Учебная страница курса биоинформатики,
год поступления 2015
Практикум 15. Сборка генома de novo
Найдите в таблице против своего имени код доступа проекта по секвенированию бактерии Buchnera aphidicola. Если код доступа, например, SRR4240381, то сам проект доступен по адресу http://www.ebi.ac.uk/ena/data/view/SRR4240381.
Это короткие (длины 36) чтения, полученные по технологии Illumina
На странице проекта найдите ссылку для скачивания fastq. Скачайте и сразу перенесите в рабочую директорию (/nfs/srv/databases/ngs/<ваш логин>). Там распакуйте программой gunzip.

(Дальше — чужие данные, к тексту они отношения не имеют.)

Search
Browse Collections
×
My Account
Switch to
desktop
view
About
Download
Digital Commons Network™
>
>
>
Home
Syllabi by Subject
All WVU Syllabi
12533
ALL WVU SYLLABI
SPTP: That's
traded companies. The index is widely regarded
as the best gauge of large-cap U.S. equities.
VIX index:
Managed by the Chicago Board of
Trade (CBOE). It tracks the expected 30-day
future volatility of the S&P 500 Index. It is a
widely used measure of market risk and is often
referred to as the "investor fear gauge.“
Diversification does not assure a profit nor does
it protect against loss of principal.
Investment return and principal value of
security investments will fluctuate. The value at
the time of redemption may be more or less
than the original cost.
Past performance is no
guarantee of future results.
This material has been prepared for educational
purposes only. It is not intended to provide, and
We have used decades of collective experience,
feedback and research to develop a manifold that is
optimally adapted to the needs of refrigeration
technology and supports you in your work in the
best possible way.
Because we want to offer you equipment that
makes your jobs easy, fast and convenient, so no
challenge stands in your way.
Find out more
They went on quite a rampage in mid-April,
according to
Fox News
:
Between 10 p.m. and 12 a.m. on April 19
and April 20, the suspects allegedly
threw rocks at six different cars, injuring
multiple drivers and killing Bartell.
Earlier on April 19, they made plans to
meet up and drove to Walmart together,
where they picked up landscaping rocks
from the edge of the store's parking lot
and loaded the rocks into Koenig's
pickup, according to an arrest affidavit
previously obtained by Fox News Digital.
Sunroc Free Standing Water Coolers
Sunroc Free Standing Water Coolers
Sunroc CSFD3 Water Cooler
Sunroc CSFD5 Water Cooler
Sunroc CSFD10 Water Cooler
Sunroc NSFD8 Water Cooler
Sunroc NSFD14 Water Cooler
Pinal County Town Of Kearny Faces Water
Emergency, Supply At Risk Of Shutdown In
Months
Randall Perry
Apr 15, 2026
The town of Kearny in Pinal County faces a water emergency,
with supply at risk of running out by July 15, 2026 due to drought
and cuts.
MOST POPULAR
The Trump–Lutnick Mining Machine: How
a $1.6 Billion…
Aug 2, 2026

После этого приступайте к работе. Не забывайте после каждого этапа вносить в протокол, что получилось (например, сколько чтений было удалено на каждом этапе подготовки и т.п.)
- Подготовка чтений программой trimmomatic.
Прежде всего надо удалить возможные остатки адаптеров. Для этого можно использовать следующий "step" программы trimmomatic: ILLUMINACLIP:adapters.fasta:2:7:7, где adapters.fasta – файл с адаптерами. Адаптеры для Illumina собраны в файлах в директории /P/y15/term3/block4/adapters. Вполне разумное решение –- создать свой файл, в котором объединить все адаптеры из этих файлов вместе.
После этого удалите плохие буквы с концов чтений (как в практикуме 13), оставив только чтения длиной не менее 30. Укажите в отчёте, сколько чтений было удалено, каковы размеры файлов до и после очистки.
Запустите программу velveth, сначала с опцией -help. Разберитесь, как запустить её в данном случае. чтобы она подготовила k-меры длины k=29 (максимально возможной при нашей длине чтений). Практически во всём можно разобраться, читая help, но можно почитать и руководство. Длина k-мера называется hash_length, чтения в нашем случае короткие и не парные (short).
Разберитесь, как запустить программу velvetg (сборка на основе k-меров) и запустите её. Укажите в отчёте N50, длины трёх самых длинных контигов и их покрытие. Есть ли контиги с аномально большим или аномально малым покрытием (более чем в 5 раз отличающимся от "типичного")? Если да, опишите два-три.
Анализ. Сравните программой megablast каждый из трёх самых длинных контигов с хромосомой Buchnera aphidicola (GenBank/EMBL AC — CP009253). Напишите в отчёте, каковы координаты участка хромосомы, соответствующего контигу, характеристики выравнивания или выравниваний (число однонуклеотидных различий, число гэпов). То же проделайте для двух контигов с аномально большим покрытием (если таковые были). Попытайтесь ответить на вопрос: что это за последовательности и почему у них такое большое покрытие?
Указание к п. 4 Зайдите на страницу BLASTN в NCBI, найдите чекбокс "Align two or more sequences" и отметьте его. Откроется два окошка: в верхнее поместите последовательность контига, в нижнее – AC генома (можно и наоборот), нажмите "BLAST".
Дополнительно
- (*) Проделайте п.п. 2–4, но поставив длину слова 25 вместо 29. Сравните N50, длины трёх самых больших контигов, покрытие, достигнутые при k=25 и k=29.
(*) На kodomo, кроме Velvet, стоит и другой сборщик, SPAdes. Изучите его руководство, соберите с его помощью контиги и сравните результаты с результатами velvet.
- (*) Уберите половину ридов (например, взяв первую половину файла): насколько портится сборка?